I’ve often thought of a particular trick I’ve read somewhere about comedy. The basic idea is that comedy is arguably the best genre out there. Not just for the laughs and enjoyment that we get from it, but also the amount of social criticism that we’re able to slip in under the radar, so to speak. To a certain extent, I feel that ‘Sell Out!’ is as much a social film as it is a comedy. Perhaps there’s no real genre called ‘social film’, but nevertheless a big amount of the comedy works primarily because it hits so close to home. We can see this in one particular scene, where Rafflesia, upon finding an old man who’s about to die, asks whether there is anything in particular that he would like to say, since he’s about to die and know that he won’t suffer any of the consequences for his comments. The old man, slightly inspired, lifts his head, and croaks softly, “I think that the government ah…” Out of the corner of his eye, he sees the rest of his family waving their hands around desperately, telling him to shut up. The social bit also extends itself into the musical sequences. Not for all of them, mind you, but “Money, why do you like rich people?” is pretty self explanatory. That’s not to say that only Malaysians will get the jokes, but there will be extra mileage for those who are.

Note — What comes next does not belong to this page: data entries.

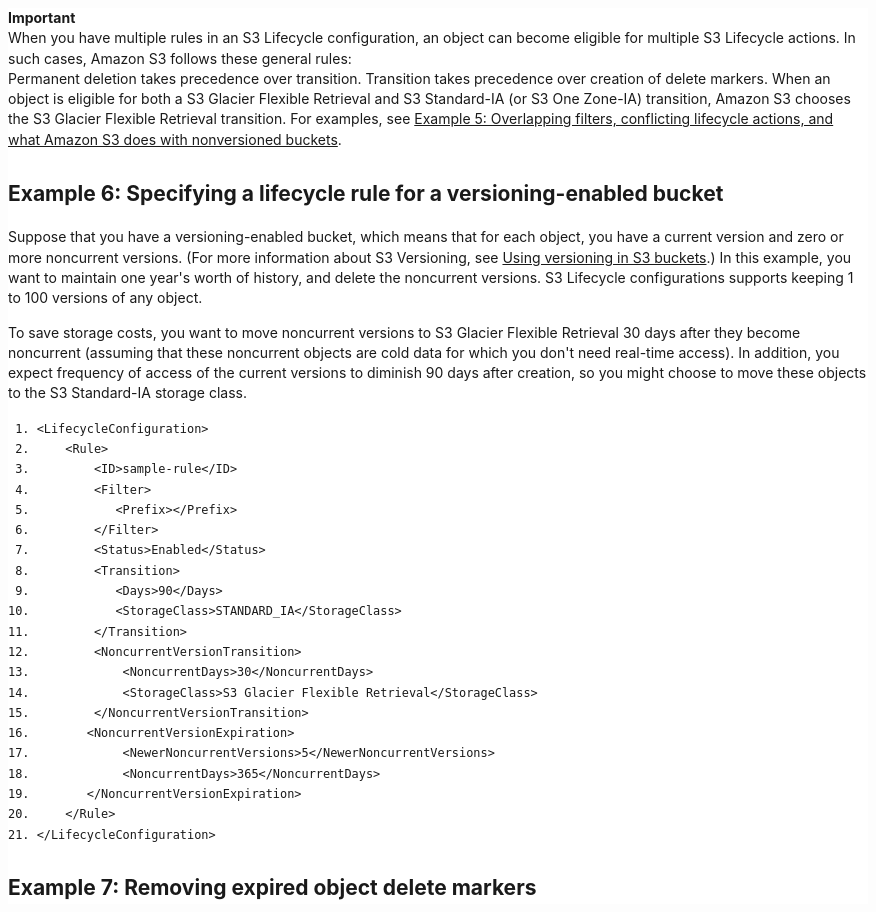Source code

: 

**Important**  
When you have multiple rules in an S3 Lifecycle configuration, an object can become eligible for multiple S3 Lifecycle actions\. In such cases, Amazon S3 follows these general rules:  
Permanent deletion takes precedence over transition\.
Transition takes precedence over creation of delete markers\.
When an object is eligible for both a S3 Glacier Flexible Retrieval and S3 Standard\-IA \(or S3 One Zone\-IA\) transition, Amazon S3 chooses the S3 Glacier Flexible Retrieval transition\.
 For examples, see [Example 5: Overlapping filters, conflicting lifecycle actions, and what Amazon S3 does with nonversioned buckets](#lifecycle-config-conceptual-ex5)\. 

## Example 6: Specifying a lifecycle rule for a versioning\-enabled bucket<a name="lifecycle-config-conceptual-ex6"></a>

Suppose that you have a versioning\-enabled bucket, which means that for each object, you have a current version and zero or more noncurrent versions\. \(For more information about S3 Versioning, see [Using versioning in S3 buckets](Versioning.md)\.\) In this example, you want to maintain one year's worth of history, and delete the noncurrent versions\. S3 Lifecycle configurations supports keeping 1 to 100 versions of any object\. 

To save storage costs, you want to move noncurrent versions to S3 Glacier Flexible Retrieval 30 days after they become noncurrent \(assuming that these noncurrent objects are cold data for which you don't need real\-time access\)\. In addition, you expect frequency of access of the current versions to diminish 90 days after creation, so you might choose to move these objects to the S3 Standard\-IA storage class\.

```
 1. <LifecycleConfiguration>
 2.     <Rule>
 3.         <ID>sample-rule</ID>
 4.         <Filter>
 5.            <Prefix></Prefix>
 6.         </Filter>
 7.         <Status>Enabled</Status>
 8.         <Transition>
 9.            <Days>90</Days>
10.            <StorageClass>STANDARD_IA</StorageClass>
11.         </Transition>
12.         <NoncurrentVersionTransition>      
13.             <NoncurrentDays>30</NoncurrentDays>      
14.             <StorageClass>S3 Glacier Flexible Retrieval</StorageClass>   
15.         </NoncurrentVersionTransition>    
16.        <NoncurrentVersionExpiration>     
17.             <NewerNoncurrentVersions>5</NewerNoncurrentVersions>
18.             <NoncurrentDays>365</NoncurrentDays>    
19.        </NoncurrentVersionExpiration> 
20.     </Rule>
21. </LifecycleConfiguration>
```

## Example 7: Removing expired object delete markers<a name="lifecycle-config-conceptual-ex7"></a>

Perhaps much of the credit can be credited to the director’s own struggles as a filmmaker, in deciding whether to ‘sell out’ to another branch altogether, or stay true to his own calling. At the heart of the film, then, lies a central idea about…well, selling out. We see this in the struggles that the two Erics face, as well as in Rafflesia Pong’s decision to no longer interview artists. Perhaps the most evident evidence of this is the opening sequence, in which he totally took the piss out of the form and content of other, award-winning Malaysian independent films (including his own). A relatively tricky subject, told in a tricky way, and could have easily end up being a very messy film. It was, however, very well sewn up by the end (Joon Han also did the editing himself); come in with an open mind, and you’ll have a great time.
In the production notes, Joon Han wrote, “As if the language wasn’t commercially toxic enough, people in “Sell Out!” occasionally break into song. But please don’t tell anyone.”
Sorry, Mr Director. I can’t shut up about it.
Fikri wouldn’t mind selling out. Selling out the cinema, that is.